TheDudeDiogenes, I’m afraid they do take it to heart. That’s why they prefer smashing things. It’s easier.
Smashing things is not just easy, it’s also fun, particularly when you can destroy things enjoyed, used or needed by people you don’t like.
That you might also enjoy, use or need it too is unimportant if you can hurt people who don’t look like you, and trigger libs.
Smashing things can also be dangerous if one is too reckless. It’s why sensible people hire demolition experts and the not-so sensible tend to cut corners and either hire cowboys or do it themselves, and that’s how many of them end up in hospital….or morgues.

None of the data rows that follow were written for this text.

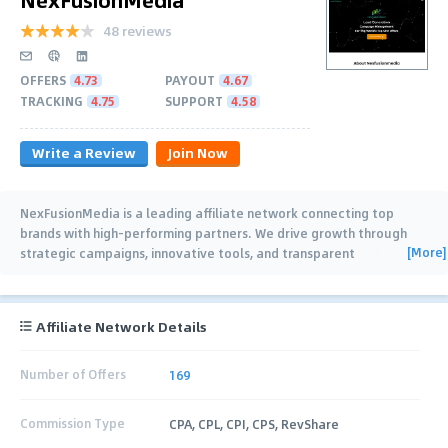
48 reviews
OFFERS
4.73
PAYOUT
4.67
TRACKING
4.75
SUPPORT
4.58
Write a Review
Join Now
NexFusionMedia is a leading affiliate network connecting top
brands with high-performing partners. We drive growth through
[More]
strategic campaigns, innovative tools, and transparent
partnerships, ensuring success for
…
Affiliate Network Details
Number of Offers
169
Commission Type
CPA, CPL, CPI, CPS, RevShare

The path for misinformation was forged by Fox over the last two decades or so. With so much of the population primed to soak up any fantasy information, sophistication is not necessary.
In fact, sophistication is bad. It means you are a coastal elite.
Holms, I was just reading that Trump’s main enablers seem to have fallen out of love with him. Only the Fox and Friends segment seems to have any love left at all. Poor Donnie.
https://www.theguardian.com/media/2019/jan/31/fox-news-trump-fox-and-friends-border-wall
If y’all aren’t following Sarah Kendzior’s Gaslit Nation, then you should. The same group of corrupt players goes back to Reagan/Bush I and the fall of the USSR. They keep doing what they’ve been doing because they’ve never faced any consequences for it.